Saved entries

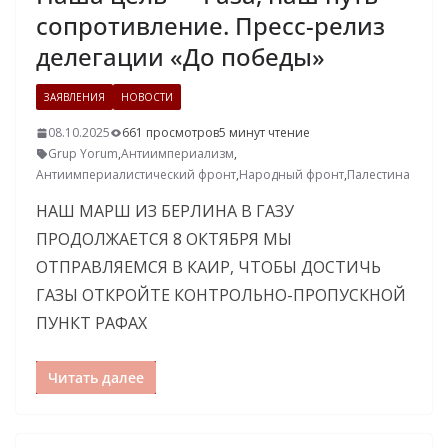
сопротивление. Пресс-релиз
делегации «До победы»
ЗАЯВЛЕНИЯ
НОВОСТИ
08.10.2025
661 просмотров
5 минут чтение
Grup Yorum
,
Антиимпериализм
,
Антиимпериалистический фронт
,
Народный фронт
,
Палестина
НАШ МАРШ ИЗ БЕРЛИНА В ГАЗУ
ПРОДОЛЖАЕТСЯ 8 ОКТЯБРЯ МЫ
ОТПРАВЛЯЕМСЯ В КАИР, ЧТОБЫ ДОСТИЧЬ
ГАЗЫ ОТКРОЙТЕ КОНТРОЛЬНО-ПРОПУСКНОЙ
ПУНКТ РАФАХ
Читать далее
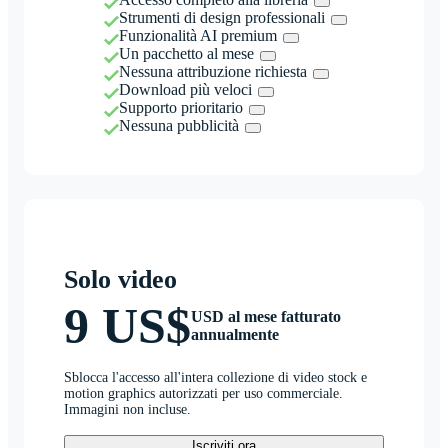
Strumenti di design professionali
Funzionalità AI premium
Un pacchetto al mese
Nessuna attribuzione richiesta
Download più veloci
Supporto prioritario
Nessuna pubblicità
Solo video
9 US$
USD al mese fatturato
annualmente
Sblocca l'accesso all'intera collezione di video stock e
motion graphics autorizzati per uso commerciale.
Immagini non incluse.
Iscriviti ora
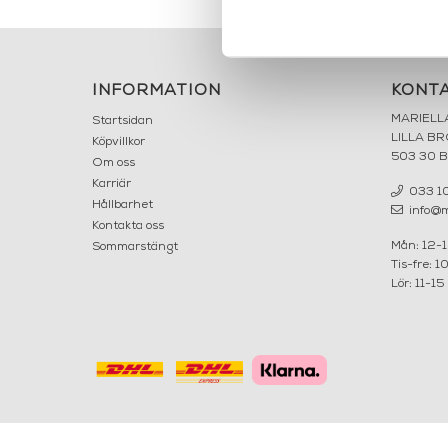
INFORMATION
KONT
MARIELL
Startsidan
LILLA B
Köpvillkor
503 30 
Om oss
Karriär
033 10
Hållbarhet
info@ma
Kontakta oss
Mån: 12-
Sommarstängt
Tis-fre: 1
Lör: 11-15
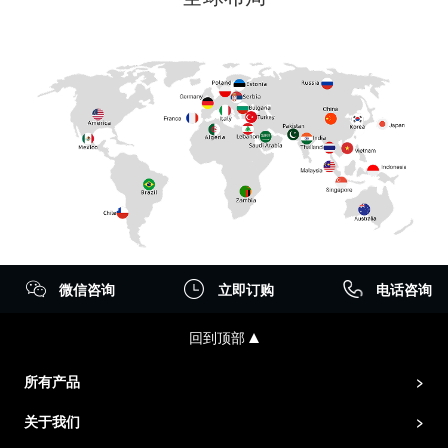
微信咨询
立即订购
电话咨询
回到顶部
所有产品
>
关于我们
>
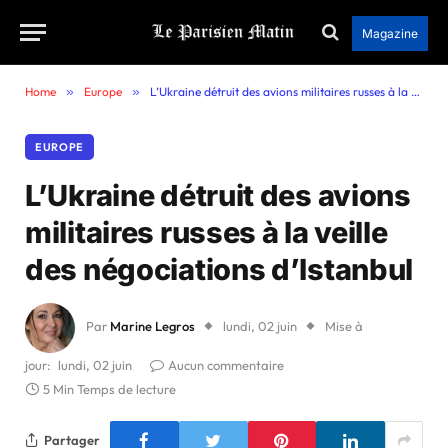
Magazine
Home
»
Europe
»
L’Ukraine détruit des avions militaires russes à la veille des négociations d’Istanbul
EUROPE
L’Ukraine détruit des avions
militaires russes à la veille
des négociations d’Istanbul
Par
Marine Legros
lundi, 02 juin
Mise à
jour:
lundi, 02 juin
Aucun commentaire
5 Min Temps de lecture
Partager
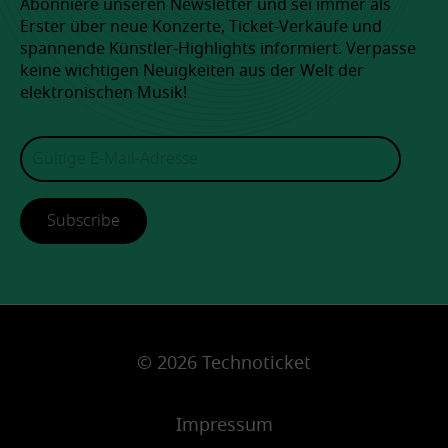
Abonniere unseren Newsletter und sei immer als
Erster über neue Konzerte, Ticket-Verkäufe und
spannende Künstler-Highlights informiert. Verpasse
keine wichtigen Neuigkeiten aus der Welt der
elektronischen Musik!
Subscribe
© 2026 Technoticket
Impressum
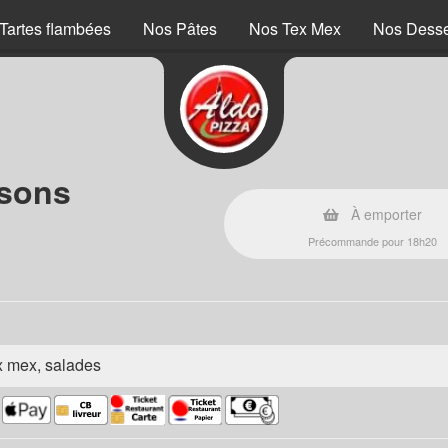
Tartes flambées
Nos Pâtes
Nos Tex Mex
Nos Desse
ssons
À emporter
Précommande pour 18h20
ex mex, salades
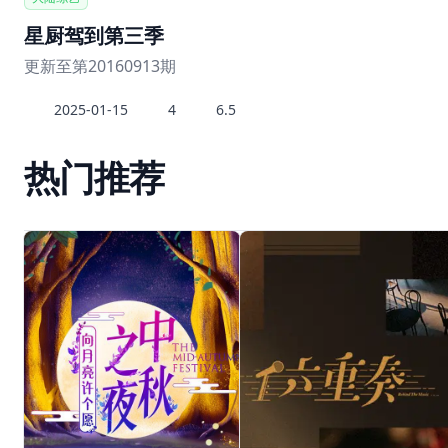
星厨驾到第三季
更新至第20160913期
2025-01-15
4
6.5
热门推荐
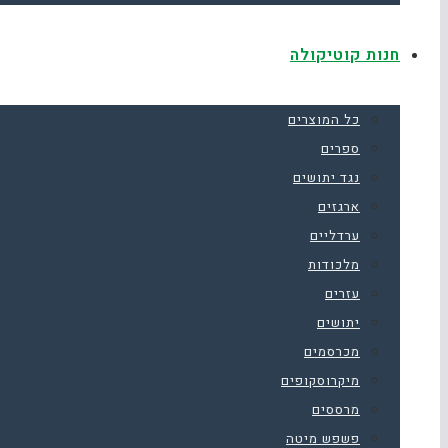
חנות קוטיקולה
כל המוצרים
ספרים
נגד יתושים
ארגזים
ערדליים
מלכודות
עזרים
יתושים
מכרסמים
מיקרוסקופים
מרססים
פשפש מיטה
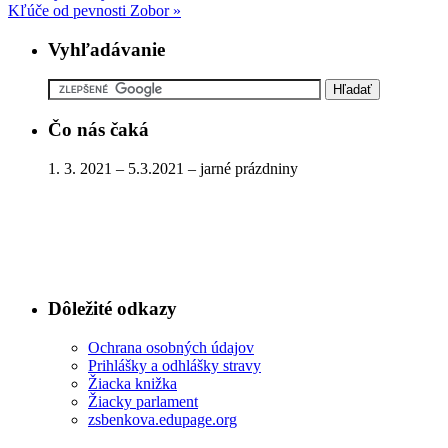
Kľúče od pevnosti Zobor
»
Vyhľadávanie
Čo nás čaká
1. 3. 2021 – 5.3.2021 – jarné prázdniny
Dôležité odkazy
Ochrana osobných údajov
Prihlášky a odhlášky stravy
Žiacka knižka
Žiacky parlament
zsbenkova.edupage.org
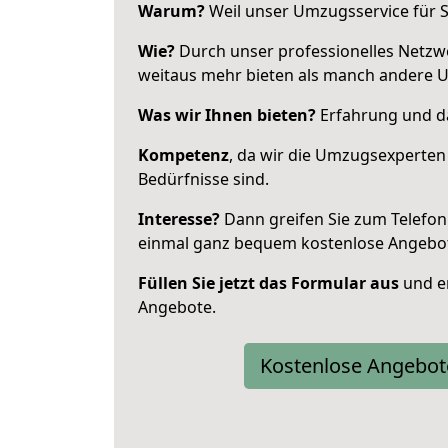
Warum?
Weil unser Umzugsservice für Si
Wie?
Durch unser professionelles Netzw
weitaus mehr bieten als manch andere 
Was wir Ihnen bieten?
Erfahrung und da
Kompetenz
, da wir die Umzugsexperten
Bedürfnisse sind.
Interesse?
Dann greifen Sie zum Telefon 
einmal ganz bequem kostenlose Angebo
Füllen Sie jetzt das Formular aus
und er
Angebote.
Kostenlose Angebot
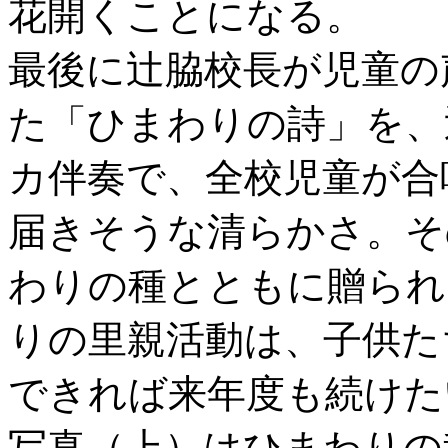
花開くことになる。
最後に辻脇校長が児童の
た「ひまわりの詩」を、
カ伴奏で、全校児童が合
届きそうな清らかさ。そ
わりの種とともに贈られ
りの里親活動は、子供た
できれば来年度も続けた
写真（上）はひまわりの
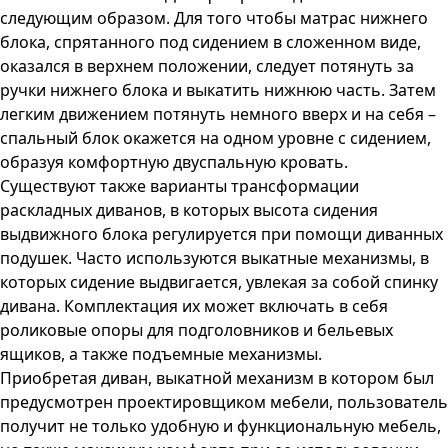
следующим образом. Для того чтобы матрас нижнего
блока, спрятанного под сидением в сложенном виде,
оказался в верхнем положении, следует потянуть за
ручки нижнего блока и выкатить нижнюю часть. Затем
легким движением потянуть немного вверх и на себя –
спальный блок окажется на одном уровне с сидением,
образуя комфортную двуспальную кровать.
Существуют также варианты трансформации
раскладных диванов, в которых высота сидения
выдвижного блока регулируется при помощи диванных
подушек. Часто используются выкатные механизмы, в
которых сидение выдвигается, увлекая за собой спинку
дивана. Комплектация их может включать в себя
роликовые опоры для подголовников и бельевых
ящиков, а также подъемные механизмы.
Приобретая диван, выкатной механизм в котором был
предусмотрен проектировщиком мебели, пользователь
получит не только удобную и функциональную мебель,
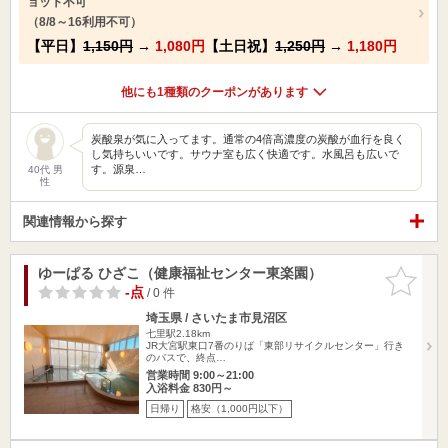
ョット不可
（8/8～16利用不可）
【平日】
1,150円
→
1,080円
【土日祝】
1,250円
→
1,180円
他にも1種類のクーポンがあります
炭酸泉が気に入ってます。通常の4倍高濃度の炭酸が血行を良く
し気持ちいいです。サウナ室も広く快適です。水風呂も広いで
す。源泉…
40代 男
性
関連情報から探す
ゆーぱる ひざこ（健康福祉センター東楽園）
お気に入
りに追加
-点
/ 0 件
埼玉県 / さいたま市見沼区
七里駅2.18km
JR大宮駅東口7番のりば「東部リサイクルセンター」行き
のバスで、終点…
営業時間 9:00～21:00
入浴料金 830円～
日帰り
格安（1,000円以下）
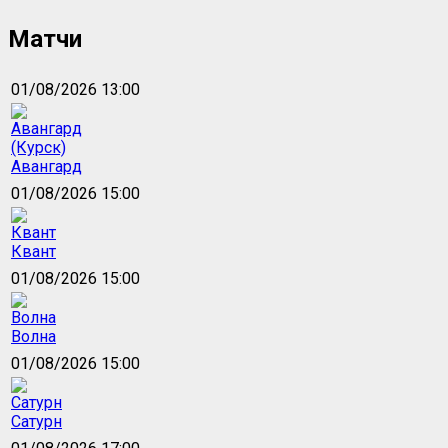
Матчи
01/08/2026 13:00
Авангард
01/08/2026 15:00
Квант
01/08/2026 15:00
Волна
01/08/2026 15:00
Сатурн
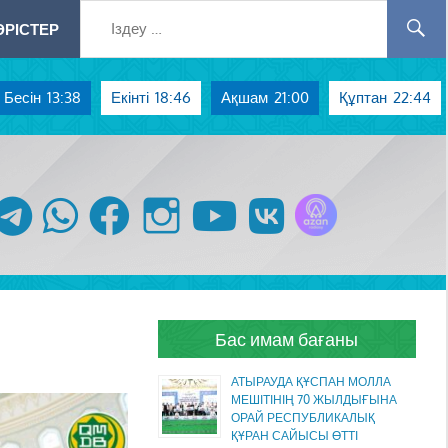
РІСТЕР
Бесін
13:38
Екінті
18:46
Ақшам
21:00
Құптан
22:44
Azan радиосы
telegram
whatsapp
facebook
instagram
youtube
vk
Бас имам бағаны
АТЫРАУДА ҚҰСПАН МОЛЛА
МЕШІТІНІҢ 70 ЖЫЛДЫҒЫНА
ОРАЙ РЕСПУБЛИКАЛЫҚ
ҚҰРАН САЙЫСЫ ӨТТІ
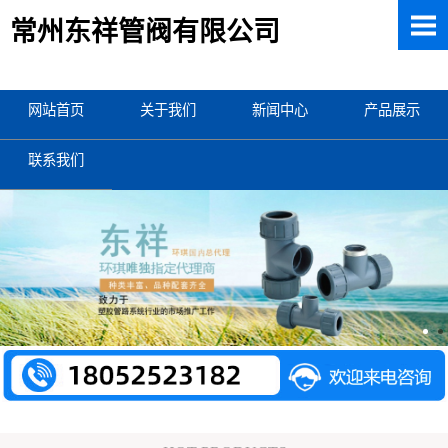
常州东祥管阀有限公司
网站首页
关于我们
新闻中心
产品展示
联系我们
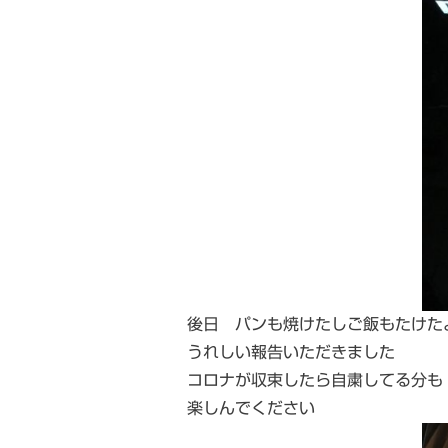
後日 パンも焼けたしご飯もたけた
うれしい報告いただきました
コロナが収束したら自粛してる分も
楽しんでください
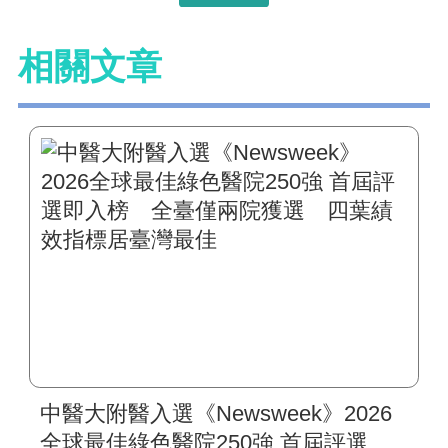
相關文章
中醫大附醫入選《Newsweek》2026
全球最佳綠色醫院250強 首屆評選即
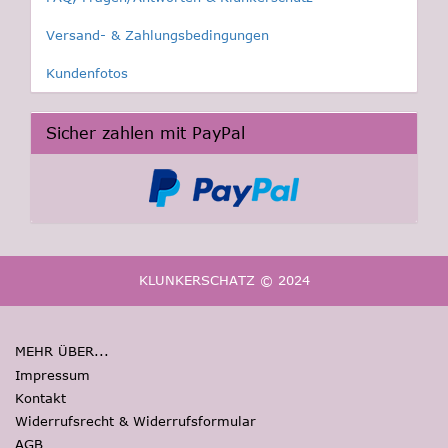
Versand- & Zahlungsbedingungen
Kundenfotos
Sicher zahlen mit PayPal
KLUNKERSCHATZ © 2024
MEHR ÜBER...
Impressum
Kontakt
Widerrufsrecht & Widerrufsformular
AGB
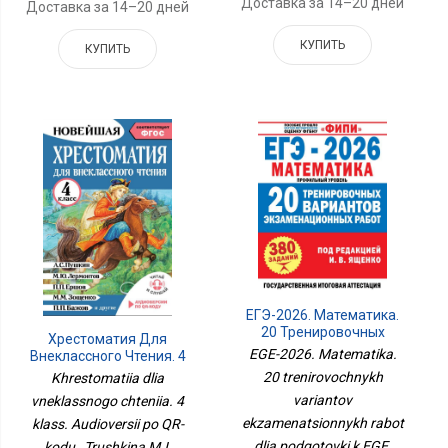
Доставка за 14–20 дней
Доставка за 14–20 дней
КУПИТЬ
КУПИТЬ
ЕГЭ-2026. Математика.
20 Тренировочных
Хрестоматия Для
Вариантов
EGE-2026. Matematika.
Внеклассного Чтения. 4
Экзаменационных
Класс. Аудиоверсии По
20 trenirovochnykh
Khrestomatiia dlia
Работ Для Подготовки К
QR-Коду
ЕГЭ. Профильный
variantov
vneklassnogo chteniia. 4
Уровень
ekzamenatsionnykh rabot
klass. Audioversii po QR-
dlia podgotovki k EGE.
kodu , Trushkina M.I.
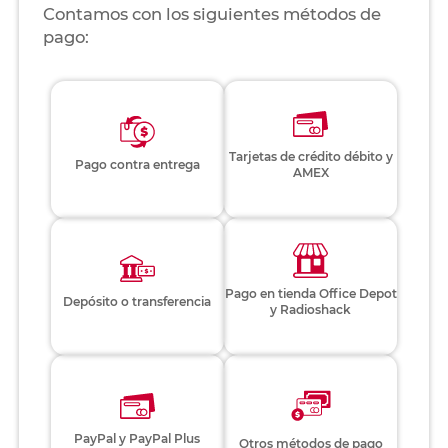
Contamos con los siguientes métodos de
pago:
Tarjetas de crédito débito y
Pago contra entrega
AMEX
Pago en tienda Office Depot
Depósito o transferencia
y Radioshack
PayPal y PayPal Plus
Otros métodos de pago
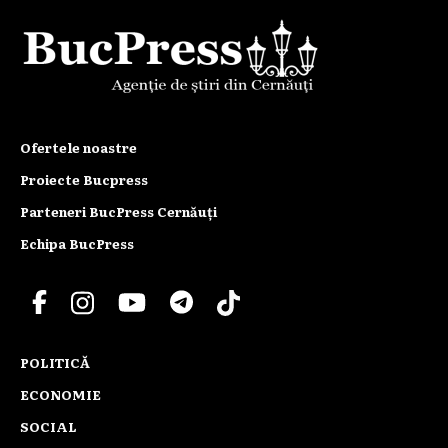
Ofertele noastre
Proiecte Bucpress
Parteneri BucPress Cernăuți
Echipa BucPress
POLITICĂ
ECONOMIE
SOCIAL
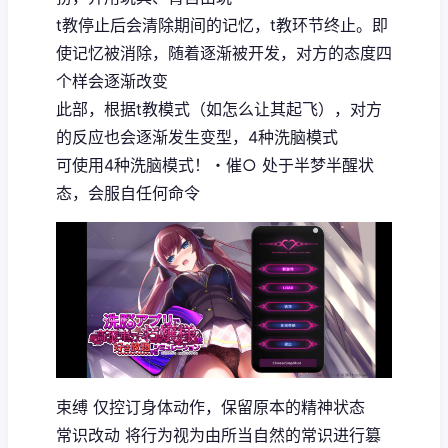
t教停止后会清除期间的记忆，t教环节终止。即
使记忆被消除，随着逐渐被开发，对方的态度四
个样会逐渐改变
此部，根据t教模式（如怎么让其起飞），对方
的反应也会逐渐发生变型，4种洗脑模式
可使用4种洗脑模式！・催○ 处于半梦半醒状
态，会服自任何命令
束缚 仅控订身体动作，保留原本的精神状态
常识改动 将行为视为由所当自然的常识进行篡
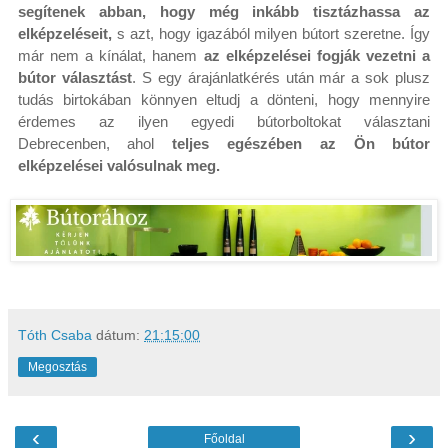
segítenek abban, hogy még inkább tisztázhassa az
elképzeléseit,
s azt, hogy igazából milyen bútort szeretne. Így
már nem a kínálat, hanem
az elképzelései fogják vezetni a
bútor választást
. S egy árajánlatkérés után már a sok plusz
tudás birtokában könnyen eltudj a dönteni, hogy mennyire
érdemes az ilyen egyedi bútorboltokat választani
Debrecenben, ahol
teljes egészében az Ön bútor
elképzelései valósulnak meg.
Tóth Csaba
dátum:
21:15:00
Megosztás
‹
›
Főoldal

**TASK**
Return exactly the stretch above whose first line contains "Kľúče od pevnosti Zobor" and whose last line contains "できれば来年度も続けた", and nothing outside it. The pictures should not appear.

**ANSWER**
Kľúče od pevnosti Zobor
»
Vyhľadávanie
Čo nás čaká
1. 3. 2021 – 5.3.2021 – jarné prázdniny
Dôležité odkazy
Ochrana osobných údajov
Prihlášky a odhlášky stravy
Žiacka knižka
Žiacky parlament
zsbenkova.edupage.org
Warum?
Weil unser Umzugsservice für Si
Wie?
Durch unser professionelles Netzw
weitaus mehr bieten als manch andere 
Was wir Ihnen bieten?
Erfahrung und da
Kompetenz
, da wir die Umzugsexperten
Bedürfnisse sind.
Interesse?
Dann greifen Sie zum Telefon 
einmal ganz bequem kostenlose Angebo
Füllen Sie jetzt das Formular aus
und er
Angebote.
Kostenlose Angebot
花開くことになる。
最後に辻脇校長が児童の
た「ひまわりの詩」を、
カ伴奏で、全校児童が合
届きそうな清らかさ。そ
わりの種とともに贈られ
りの里親活動は、子供た
できれば来年度も続けた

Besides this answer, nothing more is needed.